All too often, I run into teachers (both preservice and inservice) lamenting that kids are using calculators to compute something simple, like 6 x 7. These teachers express their frustration by threatening to not let kids use any calculators until the kids prove that they know their facts. And there will be no calculators for any simple computations. I understand this thinking but I am not sure it will achieve the desired result - wise calculator use (i.e. phronesis).
Problem is, if teachers are the ones deciding when their students can or cannot use calculators, then students are not able to practice this critical-thinking skill for themselves. Consequently, whenever a calculator is available in the future it can be used because that was what the students learned in school. As an alternative to controlling calculator use, I suggest a couple of activities that can help students to decide for themselves when it is appropriate to reach for the calculator.
The experiment I am most interested in involves computing multiplication facts with and without a calculator. I give pairs of students four worksheets like the one shown below.
Each of the four worksheets is different. As one student completes the worksheet, the other one uses a stop watch to time the effort (errors add an extra five seconds to total time). This is repeated until each student completes two sheets - using the calculator for one but not the other.
Classroom data are gathered and typically show that the students complete the worksheets quicker without a calculator. Discussing the results can provide students with an opportunity to reflect on whether or not it is efficient to use a calculator for basic facts. In the few cases when it is faster to use a calculator, the issue is usually that the student has a lot of wrong answers when computing without a calculator. Teachers must decide an appropriate course of action in these instances.

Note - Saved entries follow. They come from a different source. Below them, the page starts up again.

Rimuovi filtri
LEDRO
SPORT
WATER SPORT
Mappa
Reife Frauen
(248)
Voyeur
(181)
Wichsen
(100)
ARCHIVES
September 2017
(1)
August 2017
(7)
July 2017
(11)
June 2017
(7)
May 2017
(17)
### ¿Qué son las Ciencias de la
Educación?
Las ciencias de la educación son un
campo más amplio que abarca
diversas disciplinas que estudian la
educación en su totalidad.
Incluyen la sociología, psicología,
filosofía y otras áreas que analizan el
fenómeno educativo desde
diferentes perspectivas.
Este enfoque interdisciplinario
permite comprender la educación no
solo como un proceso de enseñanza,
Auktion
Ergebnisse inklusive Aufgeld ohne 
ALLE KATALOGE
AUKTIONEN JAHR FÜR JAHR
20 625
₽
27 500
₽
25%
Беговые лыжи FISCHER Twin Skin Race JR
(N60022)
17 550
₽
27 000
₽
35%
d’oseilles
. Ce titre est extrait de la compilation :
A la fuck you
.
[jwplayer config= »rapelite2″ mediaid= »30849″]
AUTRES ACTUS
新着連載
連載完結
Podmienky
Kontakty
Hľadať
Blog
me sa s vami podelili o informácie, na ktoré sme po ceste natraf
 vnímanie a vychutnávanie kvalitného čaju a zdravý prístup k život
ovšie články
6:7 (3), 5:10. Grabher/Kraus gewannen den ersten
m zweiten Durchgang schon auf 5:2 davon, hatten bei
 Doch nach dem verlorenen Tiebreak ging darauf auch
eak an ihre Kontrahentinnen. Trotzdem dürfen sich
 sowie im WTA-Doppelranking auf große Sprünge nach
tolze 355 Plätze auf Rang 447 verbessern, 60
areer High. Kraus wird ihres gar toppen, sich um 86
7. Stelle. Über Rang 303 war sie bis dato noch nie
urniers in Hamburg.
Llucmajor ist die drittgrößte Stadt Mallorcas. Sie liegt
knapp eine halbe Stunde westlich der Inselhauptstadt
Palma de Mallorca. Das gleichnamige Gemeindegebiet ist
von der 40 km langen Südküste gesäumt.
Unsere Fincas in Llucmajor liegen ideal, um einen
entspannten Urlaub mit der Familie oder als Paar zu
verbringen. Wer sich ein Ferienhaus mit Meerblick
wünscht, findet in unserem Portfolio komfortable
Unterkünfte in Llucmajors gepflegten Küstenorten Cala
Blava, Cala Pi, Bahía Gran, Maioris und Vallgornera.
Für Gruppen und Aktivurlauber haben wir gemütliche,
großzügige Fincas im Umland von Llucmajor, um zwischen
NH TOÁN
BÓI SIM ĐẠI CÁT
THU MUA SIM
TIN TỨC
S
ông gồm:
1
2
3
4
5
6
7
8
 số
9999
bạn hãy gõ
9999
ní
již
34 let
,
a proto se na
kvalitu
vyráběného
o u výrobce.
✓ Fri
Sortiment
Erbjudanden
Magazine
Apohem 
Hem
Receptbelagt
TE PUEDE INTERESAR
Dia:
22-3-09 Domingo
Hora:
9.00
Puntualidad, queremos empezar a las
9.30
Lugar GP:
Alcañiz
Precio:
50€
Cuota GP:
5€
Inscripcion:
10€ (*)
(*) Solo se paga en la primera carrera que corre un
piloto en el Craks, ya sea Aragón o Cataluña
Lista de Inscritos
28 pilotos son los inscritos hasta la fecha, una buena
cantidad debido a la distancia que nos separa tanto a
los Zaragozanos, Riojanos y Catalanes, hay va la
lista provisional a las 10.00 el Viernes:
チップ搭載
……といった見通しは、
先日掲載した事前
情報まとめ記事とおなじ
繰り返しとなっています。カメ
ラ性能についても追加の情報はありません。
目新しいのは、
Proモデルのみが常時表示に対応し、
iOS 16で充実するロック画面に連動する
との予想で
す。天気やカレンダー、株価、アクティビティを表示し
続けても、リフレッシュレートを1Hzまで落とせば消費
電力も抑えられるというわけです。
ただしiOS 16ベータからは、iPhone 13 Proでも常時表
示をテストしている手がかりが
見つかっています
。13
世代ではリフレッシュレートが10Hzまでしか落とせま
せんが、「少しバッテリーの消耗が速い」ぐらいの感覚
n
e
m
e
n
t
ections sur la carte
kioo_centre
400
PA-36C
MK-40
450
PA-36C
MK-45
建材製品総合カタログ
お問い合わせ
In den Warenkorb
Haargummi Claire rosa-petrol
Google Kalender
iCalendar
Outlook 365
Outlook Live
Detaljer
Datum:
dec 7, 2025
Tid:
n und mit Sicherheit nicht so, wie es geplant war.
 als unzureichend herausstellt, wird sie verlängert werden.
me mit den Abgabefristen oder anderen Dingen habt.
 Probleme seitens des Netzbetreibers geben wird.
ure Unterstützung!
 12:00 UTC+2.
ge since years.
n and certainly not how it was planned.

A second activity that I use to develop students' wise use of calculators involves a worksheet of multi-digit multiplication items. Instead of assigning the entire worksheet, I ask students to pick four items to compute without a calculator, four items to estimate, and four items to use a calculator on. The students are also expected to explain why they selected the approach to use with each item.
Calculator phronesis, the wise use of calculators, requires opportunities for students to experience activities that involve metacognitive aspects. We teachers will not always be there to guide students' choices, but this is not to suggest that we do not have a responsibility to help students to develop this ability. It is my hope that through these classroom experiences, students will be able to ask and answer for themselves the question, "When is it okay to use a calculator?"